Далее судьба Н. И. Кривцова сложилась так: в 1827 году он ушел с государственной службы, поселился в своем имении, в тамбовской глуши, но наездами бывал в Петербурге. В один из таких визитов он останавливался в доме Баташева. Вяземский и Пушкин сошлись с ним в годы существования «Арзамаса». По словам Петра Андреевича, Кривцов «не был записан в Арзамасском штате, но был приятелем всех «арзамасцев».

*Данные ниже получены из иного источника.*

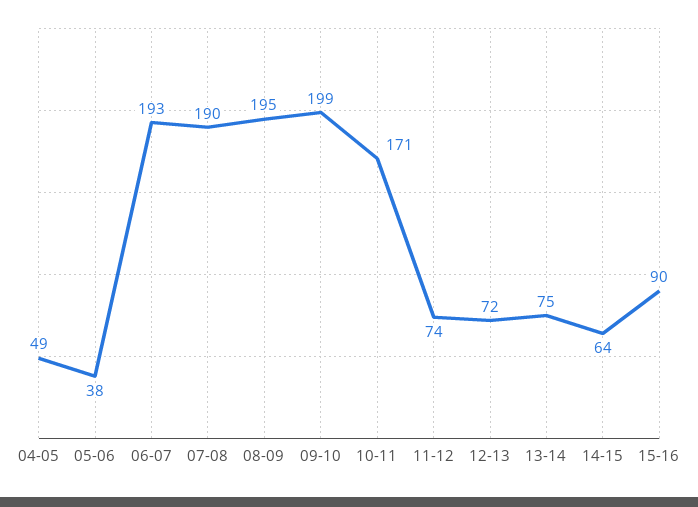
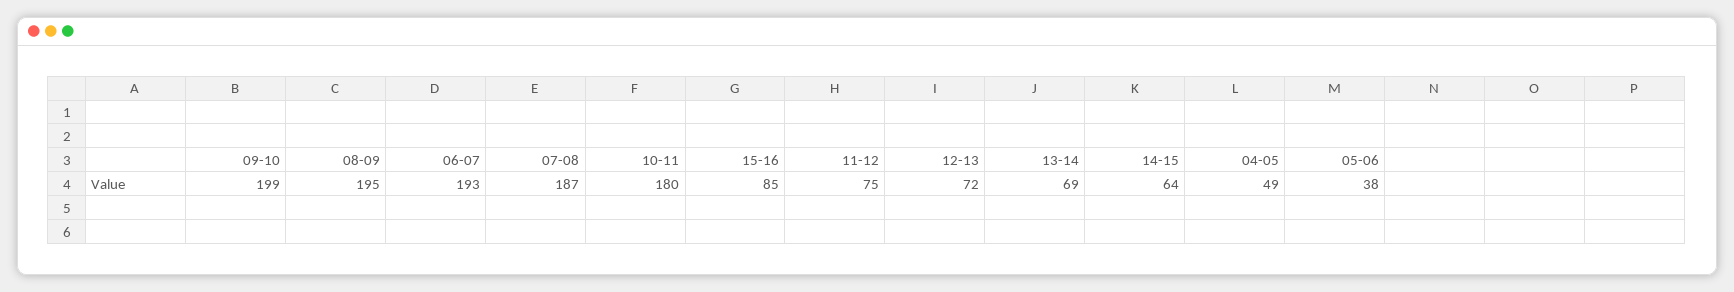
  {
    "04-05": 49,
    "05-06": 38,
    "06-07": 193,
-   "07-08": 190,
+   "07-08": 187,
    "08-09": 195,
    "09-10": 199,
-   "10-11": 171,
+   "10-11": 180,
-   "11-12": 74,
+   "11-12": 75,
    "12-13": 72,
-   "13-14": 75,
+   "13-14": 69,
    "14-15": 64,
-   "15-16": 90
+   "15-16": 85
  }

В переписке Петра Андреевича его имя часто встречается. Особенно, когда Николай Иванович приехал летом 1832 года в Петербург хлопотать о новом месте службы. Кривцов получает временное назначение в Министерство внутренних дел, где министром был его бывший сослуживец по Лондону Д. Н. Блудов, тоже «арзамасец». Но не дождавшись назначения на постоянную должность в течение трехлетнего испытательного срока, обиженный Кривцов подает в отставку в ноябре 1835 года. На это язвительный Вяземский заметил: «… он, вероятно, думал, что здесь его ждут с распростертыми объятиями». В эти годы Вяземский и Пушкин часто общались с ним, когда жили в доме Баташева. Так, 22 июня 1834 года Пушкин, Жуковский и Кривцов с женой обедали у Вяземского. Новый 1835-ый год Кривцов встречал у Владимира Федоровича Одоевского в компании с Пушкиным, Жуковским, Соболевским, М. Глинкой и другими.

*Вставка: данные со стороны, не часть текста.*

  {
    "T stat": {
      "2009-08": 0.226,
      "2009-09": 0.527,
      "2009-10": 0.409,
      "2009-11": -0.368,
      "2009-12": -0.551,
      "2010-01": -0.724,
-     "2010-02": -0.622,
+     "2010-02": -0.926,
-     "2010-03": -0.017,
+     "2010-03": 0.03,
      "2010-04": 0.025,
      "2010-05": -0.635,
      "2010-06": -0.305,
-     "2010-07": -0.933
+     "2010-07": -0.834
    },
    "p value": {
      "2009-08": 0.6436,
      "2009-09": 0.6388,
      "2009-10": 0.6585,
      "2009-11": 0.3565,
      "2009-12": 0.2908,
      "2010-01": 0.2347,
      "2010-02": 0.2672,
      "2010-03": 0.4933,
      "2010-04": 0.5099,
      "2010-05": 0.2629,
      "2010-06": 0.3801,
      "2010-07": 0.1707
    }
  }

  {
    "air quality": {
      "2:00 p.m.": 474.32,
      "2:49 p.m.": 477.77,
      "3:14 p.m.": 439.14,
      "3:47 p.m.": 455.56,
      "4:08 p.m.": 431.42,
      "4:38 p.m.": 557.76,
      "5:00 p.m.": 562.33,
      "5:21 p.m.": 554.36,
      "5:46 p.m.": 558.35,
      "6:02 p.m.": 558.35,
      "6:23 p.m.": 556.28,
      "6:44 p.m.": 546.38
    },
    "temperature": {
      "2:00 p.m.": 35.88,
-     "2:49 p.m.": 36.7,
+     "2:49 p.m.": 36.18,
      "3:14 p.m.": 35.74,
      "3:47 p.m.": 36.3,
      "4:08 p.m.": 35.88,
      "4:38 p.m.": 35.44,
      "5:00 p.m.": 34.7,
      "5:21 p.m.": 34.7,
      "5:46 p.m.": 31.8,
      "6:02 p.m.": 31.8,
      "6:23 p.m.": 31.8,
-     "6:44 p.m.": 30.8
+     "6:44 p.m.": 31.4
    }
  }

Пушкин с Кривцовым сблизились еще в Коллегии иностранных дел в 1817 году. Вместе бывали у братьев Тургеневых на Фонтанке, у Карамзина в доме Муравьевых. Вскоре Кривцова причислили к русскому посольству в Лондоне, и в Россию он вернулся только в 1821 году. Пушкина в Петербурге уже не было, но он давал о себе знать из южной ссылки: «Милый мой Кривцов, помнишь Пушкина?.. Все мы разбрелись. Все мы переменились. А дружба, дружба» (ноябрь 1823 г.). В декабре в письме к Вяземскому Пушкин вновь вспоминает о друге: «Что Кривцов? Его превосходительство мог бы аукнуть». О том, что поэт считал Николая Ивановича своим другом, свидетельствует и дарственная надпись Пушкина на книге «другу от друга». Ему посвящены два пушкинских стихотворения: «Не пугай нас, милый друг» и «Когда сожмешь ты снова руку».

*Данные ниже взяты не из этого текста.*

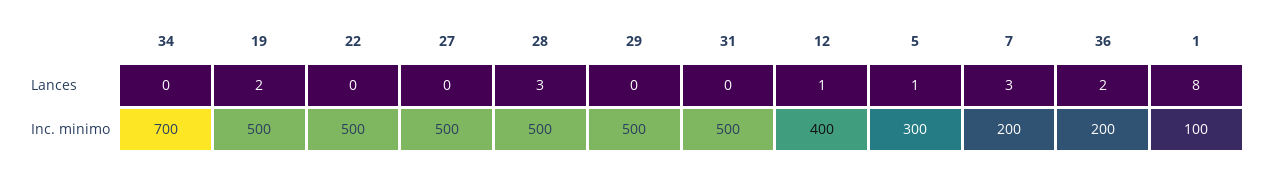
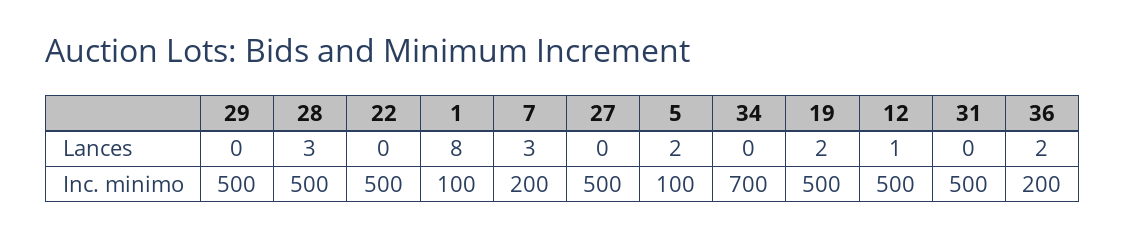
  {
    "34": {
      "Lances": 0,
      "Inc. minimo": 700
    },
    "19": {
      "Lances": 2,
      "Inc. minimo": 500
    },
    "22": {
      "Lances": 0,
      "Inc. minimo": 500
    },
    "27": {
      "Lances": 0,
      "Inc. minimo": 500
    },
    "28": {
      "Lances": 3,
      "Inc. minimo": 500
    },
    "29": {
      "Lances": 0,
      "Inc. minimo": 500
    },
    "31": {
      "Lances": 0,
      "Inc. minimo": 500
    },
    "12": {
      "Lances": 1,
-     "Inc. minimo": 400
+     "Inc. minimo": 500
    },
    "5": {
-     "Lances": 1,
+     "Lances": 2,
-     "Inc. minimo": 300
+     "Inc. minimo": 100
    },
    "7": {
      "Lances": 3,
      "Inc. minimo": 200
    },
    "36": {
      "Lances": 2,
      "Inc. minimo": 200
    },
    "1": {
      "Lances": 8,
      "Inc. minimo": 100
    }
  }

Рассказ о доме Баташева можно заключить словами надежды на то, что его стены хранят и по сей день память о Пушкине и людях пушкинского круга, живших здесь в разные годы. Об этом напоминает и мемориальная доска, установленная на доме в 1970 году, архитектора Татьяны Николаевны Милорадович: «Здесь с 1834 по 1836 годы жил Александр Сергеевич Пушкин».

Нет сомнения, что мемориальной доски заслужил и Петр Андреевич Вяземский, проживший в Петербурге почти 50 лет и много сделавший для определения путей развития русской литературы.